*** DATA EXCERPT Section Begins ***

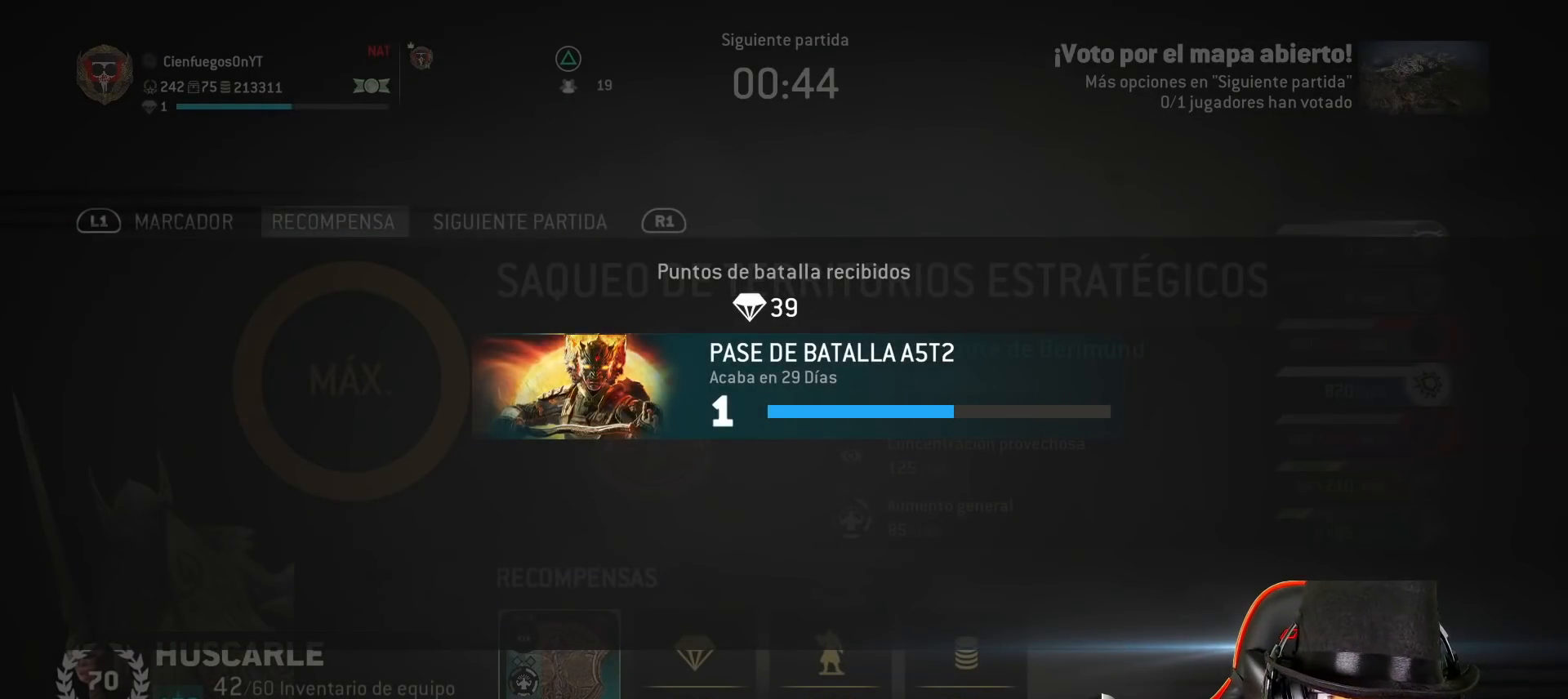
{"buttons": [], "left_stick": "center", "right_stick": "center", "events": []}
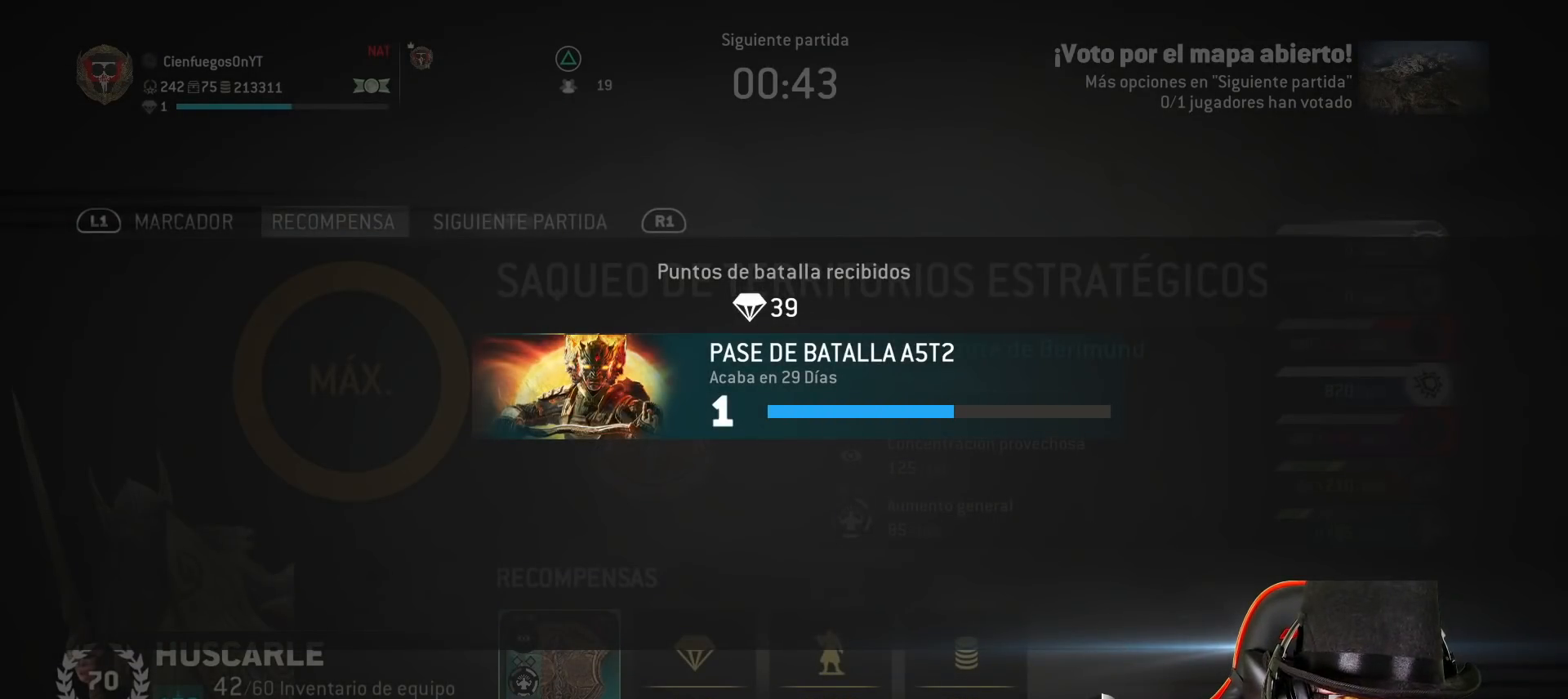
{"buttons": [], "left_stick": "center", "right_stick": "center", "events": []}
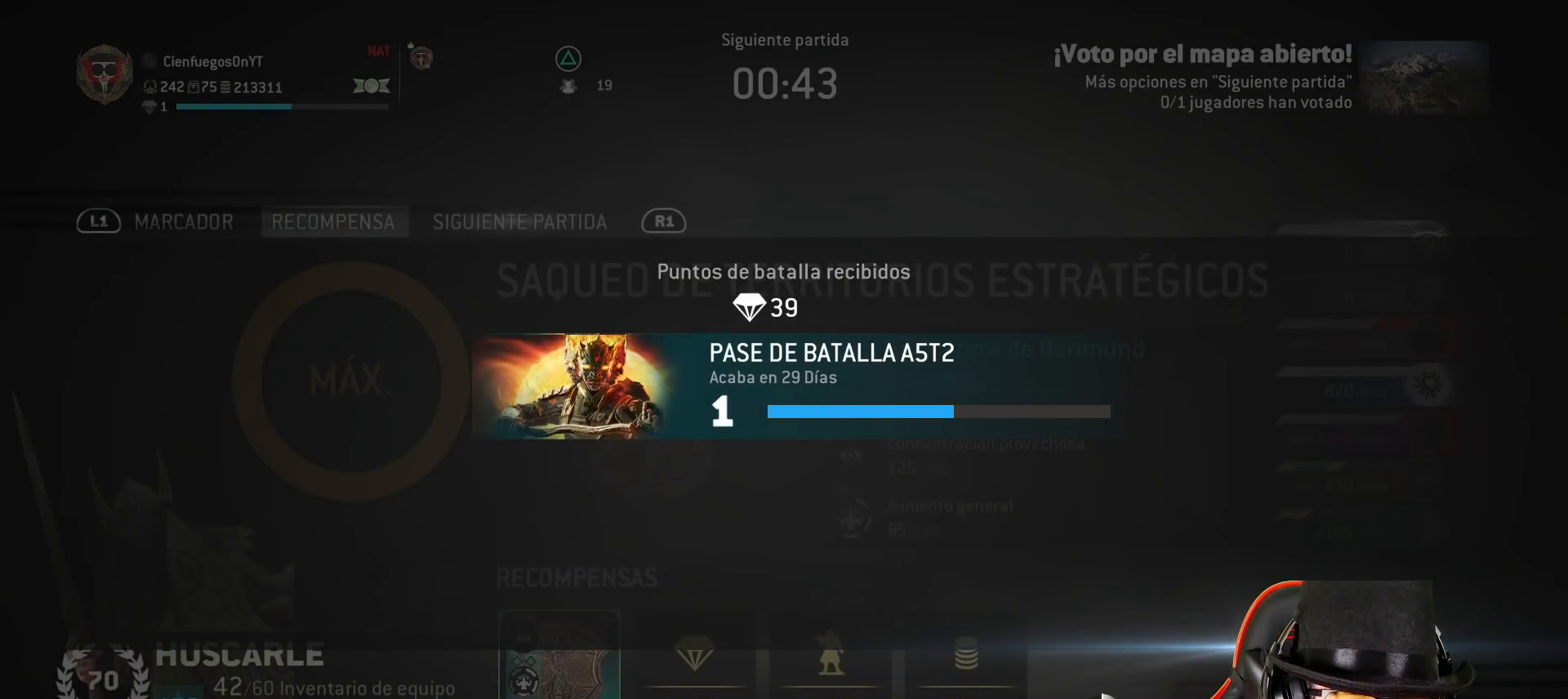
{"buttons": [], "left_stick": "center", "right_stick": "center", "events": []}
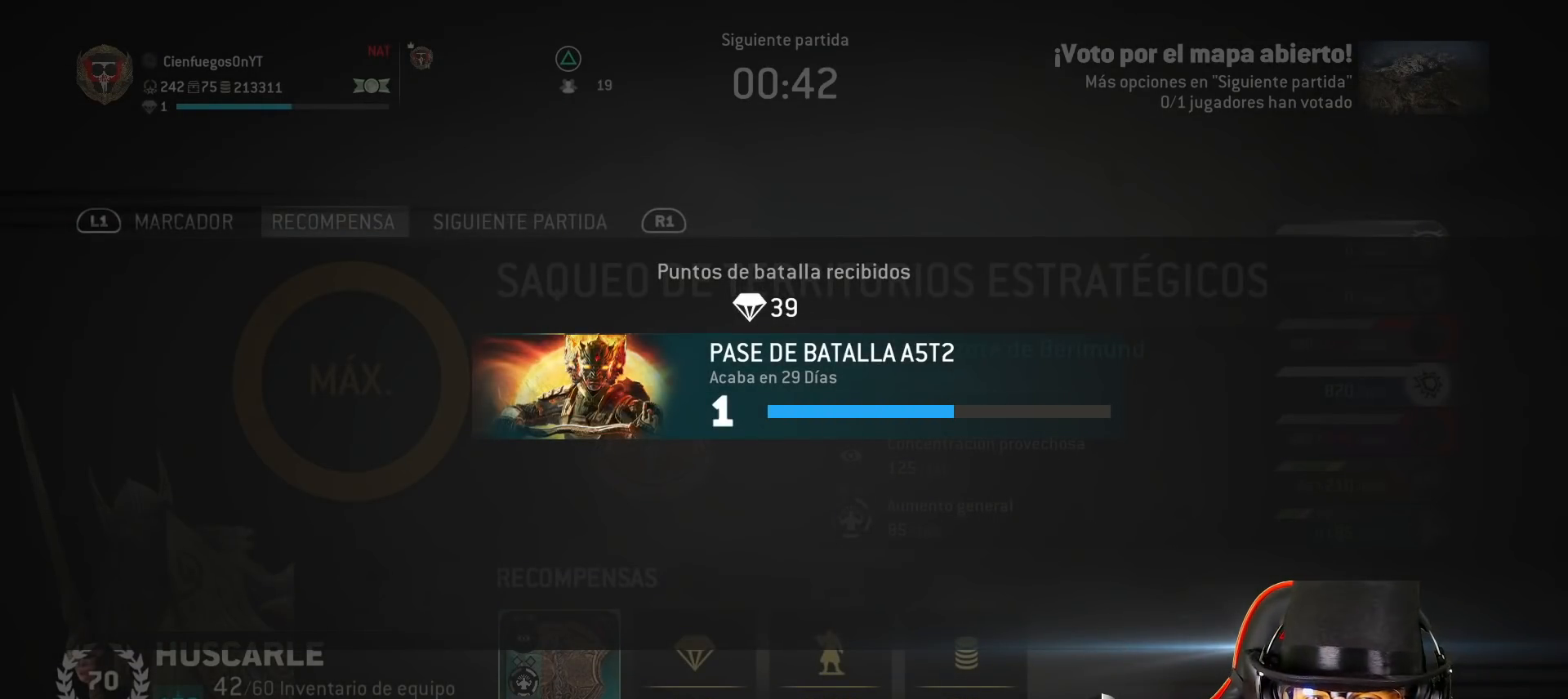
{"buttons": ["CROSS"], "left_stick": "center", "right_stick": "center", "events": [[383, "CROSS", "down"]]}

*** DATA EXCERPT Section Ends ***

> **TASK STATEMENT**
Word for word, return the material, omitting the pictures.

> **WORKED SOLUTION**
{"buttons": [], "left_stick": "center", "right_stick": "center", "events": []}
{"buttons": [], "left_stick": "center", "right_stick": "center", "events": []}
{"buttons": [], "left_stick": "center", "right_stick": "center", "events": []}
{"buttons": ["CROSS"], "left_stick": "center", "right_stick": "center", "events": [[383, "CROSS", "down"]]}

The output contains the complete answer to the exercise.